Inside Higher Ed: Invest in What You Know

By Kevin Kiley, for Inside Higher Ed

April 2, 2012




Daniel Macklin thinks an MBA from Stanford University is such a good bet that he has made the investment more than once.

Macklin is one of several Stanford business school alumni who last year pooled their money through a company they created called Social Financial, or SoFi, to make private loans to current Stanford business students. The students get a loan at a rate lower than the going rate for other private and federal loans, and the alumni investors generate a return of 5 per cent.

The company is announcing today that for next year it is expanding the programme to 35 other universities – mostly top-ranked research institutions – to lend a total of $50 million (£31 million) to undergraduate and graduate students. It is also providing an option for students to refinance their loans through the company, and hopes to refinance about $100 million worth of loans.

At the moment, SoFi is accepting students on a first-come, first-served basis, taking the student’s enrolment in a particular college or university as a proxy for their creditworthiness. They are currently planning to operate only at colleges and universities that have low default rates, even for students in fields that are not traditionally associated with a profession. If the company expands beyond these, Macklin says, it might start making other considerations.

Macklin and the company’s other founders hope to grow the company and upend the $1 trillion loan market, which they view as inefficient. “It’s a broken industry in need of innovation and fresh thinking,” Macklin says. “We saw that an untapped source of capital was alumni, and connecting with them could also help us provide some accountability within the system.”

Social Financial does not really do anything to decrease the cost of attending college, and several private loan programmes already exist, so there is some scepticism about the extent to which it can really transform the loan market. Students in the programme would still need to borrow to pay high tuition costs, which for graduate schools such as Stanford Business School can be more than $50,000 a year.

The company is also currently operating at colleges and universities that already have high graduation rates and fairly low default rates for graduates, so they are not dipping into the risky pools of students who are least likely to pay off loans. Rather than dramatically transform the loan market, SoFi seems likely to serve as another private loan option for students, albeit one with an interesting twist that might appeal to both alumni and students.

In its first year, operating only at Stanford’s business school, the company raised $2 million to lend from 40 alumni, and Macklin says the company has waiting lists for both students and investors.

The company’s main selling point is that the interest rate on its loans is lower than that of unsubsidised federal loans and private loans.
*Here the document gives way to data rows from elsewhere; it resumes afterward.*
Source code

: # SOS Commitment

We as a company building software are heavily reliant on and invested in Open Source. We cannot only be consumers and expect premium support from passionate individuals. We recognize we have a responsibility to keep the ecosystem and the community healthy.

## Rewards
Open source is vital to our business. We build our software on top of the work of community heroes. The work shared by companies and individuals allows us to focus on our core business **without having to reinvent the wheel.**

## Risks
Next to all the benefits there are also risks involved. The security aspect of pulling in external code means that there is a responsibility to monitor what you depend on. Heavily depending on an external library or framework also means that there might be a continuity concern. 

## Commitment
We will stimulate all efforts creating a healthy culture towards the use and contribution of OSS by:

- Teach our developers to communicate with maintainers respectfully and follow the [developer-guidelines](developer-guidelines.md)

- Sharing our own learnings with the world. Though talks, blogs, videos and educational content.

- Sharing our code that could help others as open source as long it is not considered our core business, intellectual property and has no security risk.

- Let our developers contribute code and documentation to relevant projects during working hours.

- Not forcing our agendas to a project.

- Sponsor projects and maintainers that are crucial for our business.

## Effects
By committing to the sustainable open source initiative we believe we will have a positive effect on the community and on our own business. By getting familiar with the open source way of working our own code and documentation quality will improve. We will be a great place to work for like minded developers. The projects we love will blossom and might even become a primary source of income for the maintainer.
The company offers a 5.99 per cent fixed interest rate, which is several basis points lower than unsubsidised Stafford loans, which carry an interest rate of 6.8 per cent. The subsidised Stafford loans are also expected to increase to 6.8 per cent on 1 July. Other forms of government loans can carry higher interest rates.
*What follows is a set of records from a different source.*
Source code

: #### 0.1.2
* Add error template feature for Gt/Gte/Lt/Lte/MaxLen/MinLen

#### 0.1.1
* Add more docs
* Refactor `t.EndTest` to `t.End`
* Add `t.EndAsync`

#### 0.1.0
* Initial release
In addition to the low interest rate, the company’s other major sell is that it gets a large pool of alumni invested in the success of the students to whom they lend, Macklin says. Because the alumni have a financial incentive to see the student land a good job and continue to repay the loan, they are more willing to help. And because SoFi pools and distributes alumni money instead of having investors directly pick students to invest in, all alumni have an interest in students’ success, Macklin says. The company has worked to line up students with alumni investors who may be able help them with their careers, connect them to employers or potentially provide them with jobs.
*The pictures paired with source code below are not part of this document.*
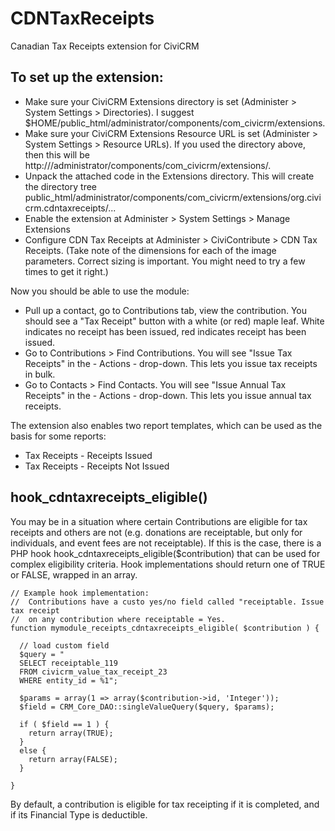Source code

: CDNTaxReceipts
==============

Canadian Tax Receipts extension for CiviCRM

To set up the extension:
---------------

- Make sure your CiviCRM Extensions directory is set (Administer > System Settings > Directories).  I suggest $HOME/public_html/administrator/components/com_civicrm/extensions.
- Make sure your CiviCRM Extensions Resource URL is set (Administer > System Settings > Resource URLs). If you used the directory above, then this will be http://<url>/administrator/components/com_civicrm/extensions/.
- Unpack the attached code in the Extensions directory. This will create the directory tree public_html/administrator/components/com_civicrm/extensions/org.civicrm.cdntaxreceipts/...
- Enable the extension at Administer > System Settings > Manage Extensions
- Configure CDN Tax Receipts at Administer > CiviContribute > CDN Tax Receipts. (Take note of the dimensions for each of the image parameters. Correct sizing is important. You might need to try a few times to get it right.)


Now you should be able to use the module:

- Pull up a contact, go to Contributions tab, view the contribution. You should see a "Tax Receipt" button with a white (or red) maple leaf. White indicates no receipt has been issued, red indicates receipt has been issued.
- Go to Contributions > Find Contributions. You will see "Issue Tax Receipts" in the - Actions - drop-down. This lets you issue tax receipts in bulk.
- Go to Contacts > Find Contacts. You will see "Issue Annual Tax Receipts" in the - Actions - drop-down. This lets you issue annual tax receipts.

The extension also enables two report templates, which can be used as the basis for some reports:

- Tax Receipts - Receipts Issued
- Tax Receipts - Receipts Not Issued


hook_cdntaxreceipts_eligible()
---------------------

You may be in a situation where certain Contributions are eligible for tax receipts and others are not (e.g. donations are receiptable, but only for individuals, and event fees are not receiptable). If this is the case, there is a PHP hook hook_cdntaxreceipts_eligible($contribution) that can be used for complex eligibility criteria. Hook implementations should return one of TRUE or FALSE, wrapped in an array.

    // Example hook implementation:
    //  Contributions have a custo yes/no field called "receiptable. Issue tax receipt
    //  on any contribution where receiptable = Yes.
    function mymodule_receipts_cdntaxreceipts_eligible( $contribution ) {

      // load custom field
      $query = "
      SELECT receiptable_119
      FROM civicrm_value_tax_receipt_23
      WHERE entity_id = %1";

      $params = array(1 => array($contribution->id, 'Integer'));
      $field = CRM_Core_DAO::singleValueQuery($query, $params);

      if ( $field == 1 ) {
        return array(TRUE);
      }
      else {
        return array(FALSE);
      }

    }

By default, a contribution is eligible for tax receipting if it is completed, and if its Financial Type is deductible.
Benjamin Kessler, a Stanford business school student, says those factors were the main reason why he chose to take out a loan through SoFi rather than a private lender for the second year of his MBA programme. In his first year, he took out a combination of federal loans and a private loan from Citibank. In his second year, he replaced the Citibank loan with one from SoFi.

“The fixed rate was helpful for me, but it was really the opportunity to interact and be paired up with investors in SoFi who were also Stanford alumni that was really appealing,” Kessler says. “When you’re accessing your financing from a commercial bank, it’s very different from when you get to see the faces of the people you’re lending to, and vice versa.”

Kessler, who will graduate in June, hopes to take over a company in the Midwest. He says staff at SoFi have begun connecting him with alumni in the area who can provide him with advice on how to do so. Because the experience has been so good, he plans to invest in SoFi when he gets out of school, he says.

While the connections are mostly done through the SoFi staff at the moment, Macklin says the company hopes to build other tools that promote communication between investors and students and graduates, such as a social network.

Consumer protection groups urged students interested in getting loans through SoFi or other private lenders to seriously consider the benefits that come with federal loans, which carry several deferment options and protections that are not available through most private loans. “Given that federal loans are widely available and come with so many repayment options and borrower protections, students should be cautious about any type of non-federal loan,” said Lauren Asher, president of the Institute for College Access and Success, a non-profit group that works on college affordability issues.

Macklin says that SoFi includes many of the same kinds of deferment options as federal loans, including a six-month grace period upon graduation, but notes that federal loans likely provide better benefits to students entering certain careers, such as the military and public service. He says SoFi hopes to set up a system through which graduates can appeal to alumni investors to waive payments on a case-by-base basis.